On June 12, the Maldonado Police Department received a call from Marianella González, informing them that her daughter, 19-year-old prostitute Koni Silva, with whom she regularly kept in contact, was missing for more than a week. Later that same day, the owner of a cabin complex situated in Punta del Diablo called the police, informing them that there had been a foul stench emanating from one of the cabins. When authorities entered the cabin, they found the decomposing, naked body of Silva, which had been lousily covered with some white sheets. An autopsy confirmed that the cause of death was two blows to the head, done with a stone from the fireplace, likely a week prior. Further investigation proved that she was last seen with Pablo García Cejas, whom had repeatedly visited to use her services and had even invited her to stay at Los Picaflores, where they smoked marijuana together. According to García's later confession, he had told her about the Von Graevenitz murder, after which Silva threatened to tell the authorities if he didn't give her money. Fearing that he would be jailed, García then grabbed a stone from the fireplace and hit her two times on the head, killing her instantly. After covering up the body, he took Silva's phone and her rented Chevrolet Meriva, throwing away the cabin keys in a garbage container. Over the following week, he kept making up excuses as to why he was unable to return the keys, before returning to the cabin complex on June 11, claiming that he had lost the original keys and needed copies.
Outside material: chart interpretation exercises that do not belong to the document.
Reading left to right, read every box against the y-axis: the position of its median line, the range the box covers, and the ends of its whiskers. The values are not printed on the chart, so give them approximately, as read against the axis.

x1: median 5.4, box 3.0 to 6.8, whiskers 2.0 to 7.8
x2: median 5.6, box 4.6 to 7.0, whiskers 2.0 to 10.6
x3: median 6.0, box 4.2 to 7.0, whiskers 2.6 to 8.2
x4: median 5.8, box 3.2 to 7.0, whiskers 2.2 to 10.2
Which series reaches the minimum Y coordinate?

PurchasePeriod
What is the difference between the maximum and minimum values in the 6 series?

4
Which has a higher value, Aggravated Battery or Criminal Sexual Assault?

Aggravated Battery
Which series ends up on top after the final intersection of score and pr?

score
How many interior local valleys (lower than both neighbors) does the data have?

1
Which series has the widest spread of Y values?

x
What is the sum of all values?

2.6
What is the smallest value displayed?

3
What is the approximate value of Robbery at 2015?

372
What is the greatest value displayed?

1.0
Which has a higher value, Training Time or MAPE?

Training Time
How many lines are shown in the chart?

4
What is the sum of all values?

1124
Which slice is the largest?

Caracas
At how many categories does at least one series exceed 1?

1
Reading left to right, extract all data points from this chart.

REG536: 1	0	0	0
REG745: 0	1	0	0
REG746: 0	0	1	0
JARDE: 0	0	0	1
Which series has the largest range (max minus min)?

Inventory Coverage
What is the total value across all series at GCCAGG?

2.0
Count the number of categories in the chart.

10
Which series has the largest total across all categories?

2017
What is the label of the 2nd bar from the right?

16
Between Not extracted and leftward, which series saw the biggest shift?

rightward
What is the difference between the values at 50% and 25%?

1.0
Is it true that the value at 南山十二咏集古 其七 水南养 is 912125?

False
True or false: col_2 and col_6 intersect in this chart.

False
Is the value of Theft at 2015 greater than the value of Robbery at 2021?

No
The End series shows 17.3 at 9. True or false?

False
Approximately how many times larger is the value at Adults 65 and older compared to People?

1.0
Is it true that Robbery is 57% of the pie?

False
The employee, Guillermo Martínez, later confirmed to authorities that García was indeed the man last seen with Silva, who left for good after collecting his belongings, which he had left behind in the cabin.

After being identified as a person of interest in Silva's murder, García was spotted driving her truck on the streets of Maldonado. A high-speed chase ensued, with shots fired by police at the vehicle, causing him to crash it Los Ceibos. Despite this, García managed to escape into the hills, evading capture. After walking several kilometers, he arrived in front of a distributing company and begged the watchman to call a taxi, claiming that he had been robbed. After offering the taxi driver his phone number so he could give him the money the following day, he was driven back to Los Picaflores, where he took a bath and ate. On the next day, Claudia von Graevenitz arrived at the chalet, and after learning that a piece of furniture had been sold without her permission, she began arguing with García. During their argument, she slapped him in the face, prompting him to go upstairs to one of the bedrooms, grabbing a knife. While Von Graevenitz attempted to fight back, hitting him with a lamp, García proceeded to stab her numerous times, killing her. After this, he locked all doors and got into an old white Nissan, intending to drive down to Chihuahua, where his parents lived. On June 15, the police conducted a search in Los Picaflores, finding that the entire place had been locked up. After Mrs. von Graevenitz failed to respond to any calls, the authorities entered by force, finding her lifeless body in one of the bedrooms. Immediately realizing that it was likely García who had committed the killing, the search intensified even further, resulting in his subsequent arrest at his parents' house the following day.

==Trial and imprisonment==
After García's arrest, the murders sparked outrage in the community, with the media calling it one of the most impactful criminal cases in the department's history. In an interview with Noticias de Maldonado, Police Chief Erode Ruíz expressed his disappointment that they couldn't catch the killer earlier, saying that the officers lacked the necessary information to prevent further casualties. At his later trial, Pablo García Cejas was convicted of all three murders and sentenced to 30 years imprisonment, which he's serving at the Libertad Prison. Criminal profiler Adriana Savio Corvino would later provide a psychological analysis of the offender in an interview with Noticias de Maldonado.

A year after the murders, Marianella González, Koni Silva's mother, appeared in the news again after the company from which she had bought life insurance for her daughter, MAPFRE, refused to pay her. It's unknown whether the issue was resolved later on.